*What you need to do*: Among the lines below, take the one holding "Tư vấn qua zalo", the one holding "в соответствии с", and all lines between them. Set them down exactly.

━━ Input data

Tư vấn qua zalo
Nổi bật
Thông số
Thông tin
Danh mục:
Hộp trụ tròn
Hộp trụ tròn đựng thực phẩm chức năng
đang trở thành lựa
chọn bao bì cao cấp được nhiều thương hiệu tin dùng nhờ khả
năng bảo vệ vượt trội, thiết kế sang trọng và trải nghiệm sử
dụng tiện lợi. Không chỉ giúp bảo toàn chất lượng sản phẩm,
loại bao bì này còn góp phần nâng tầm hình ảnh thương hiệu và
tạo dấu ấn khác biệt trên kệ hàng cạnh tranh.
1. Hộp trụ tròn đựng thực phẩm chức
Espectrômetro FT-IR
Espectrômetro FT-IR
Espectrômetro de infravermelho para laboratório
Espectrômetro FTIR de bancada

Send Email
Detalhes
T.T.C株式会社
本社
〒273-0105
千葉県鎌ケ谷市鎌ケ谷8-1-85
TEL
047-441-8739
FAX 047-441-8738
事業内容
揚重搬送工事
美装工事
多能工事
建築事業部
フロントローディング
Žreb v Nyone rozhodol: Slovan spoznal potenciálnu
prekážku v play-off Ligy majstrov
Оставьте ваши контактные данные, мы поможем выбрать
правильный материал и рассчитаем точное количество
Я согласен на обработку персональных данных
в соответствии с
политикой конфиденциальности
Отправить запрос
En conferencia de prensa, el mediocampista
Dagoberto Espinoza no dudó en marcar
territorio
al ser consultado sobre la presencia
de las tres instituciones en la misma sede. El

━━━━
━━ Input data

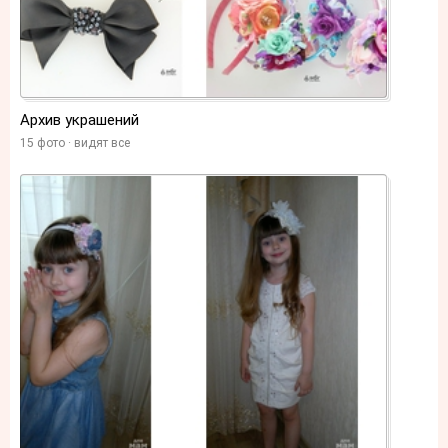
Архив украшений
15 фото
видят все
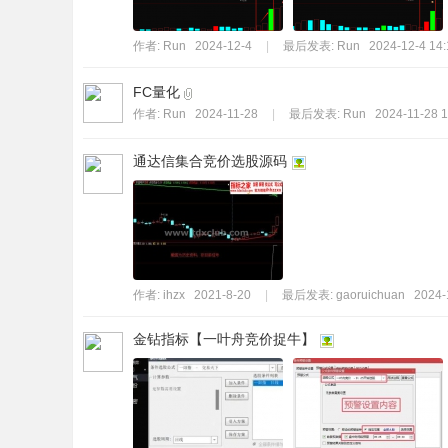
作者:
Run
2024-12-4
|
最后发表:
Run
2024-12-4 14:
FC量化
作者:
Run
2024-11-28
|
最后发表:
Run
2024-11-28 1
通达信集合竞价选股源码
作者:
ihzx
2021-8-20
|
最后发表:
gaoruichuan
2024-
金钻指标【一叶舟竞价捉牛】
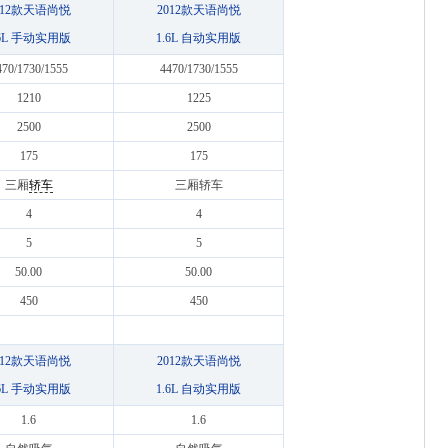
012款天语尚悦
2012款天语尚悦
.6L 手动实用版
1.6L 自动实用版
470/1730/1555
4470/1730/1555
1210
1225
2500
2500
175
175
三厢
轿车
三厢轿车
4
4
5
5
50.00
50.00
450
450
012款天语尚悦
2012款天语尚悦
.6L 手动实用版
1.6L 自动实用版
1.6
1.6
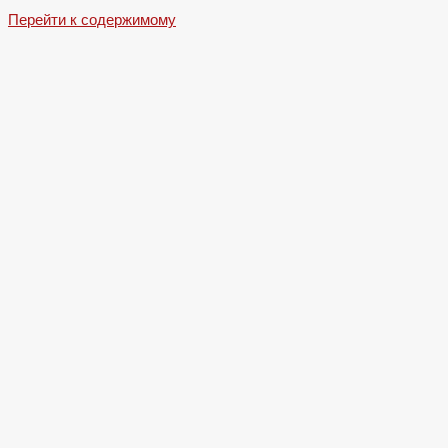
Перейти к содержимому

━━━━

*Solution to the problem*:
Tư vấn qua zalo
Nổi bật
Thông số
Thông tin
Danh mục:
Hộp trụ tròn
Hộp trụ tròn đựng thực phẩm chức năng
đang trở thành lựa
chọn bao bì cao cấp được nhiều thương hiệu tin dùng nhờ khả
năng bảo vệ vượt trội, thiết kế sang trọng và trải nghiệm sử
dụng tiện lợi. Không chỉ giúp bảo toàn chất lượng sản phẩm,
loại bao bì này còn góp phần nâng tầm hình ảnh thương hiệu và
tạo dấu ấn khác biệt trên kệ hàng cạnh tranh.
1. Hộp trụ tròn đựng thực phẩm chức
Espectrômetro FT-IR
Espectrômetro FT-IR
Espectrômetro de infravermelho para laboratório
Espectrômetro FTIR de bancada

Send Email
Detalhes
T.T.C株式会社
本社
〒273-0105
千葉県鎌ケ谷市鎌ケ谷8-1-85
TEL
047-441-8739
FAX 047-441-8738
事業内容
揚重搬送工事
美装工事
多能工事
建築事業部
フロントローディング
Žreb v Nyone rozhodol: Slovan spoznal potenciálnu
prekážku v play-off Ligy majstrov
Оставьте ваши контактные данные, мы поможем выбрать
правильный материал и рассчитаем точное количество
Я согласен на обработку персональных данных
в соответствии с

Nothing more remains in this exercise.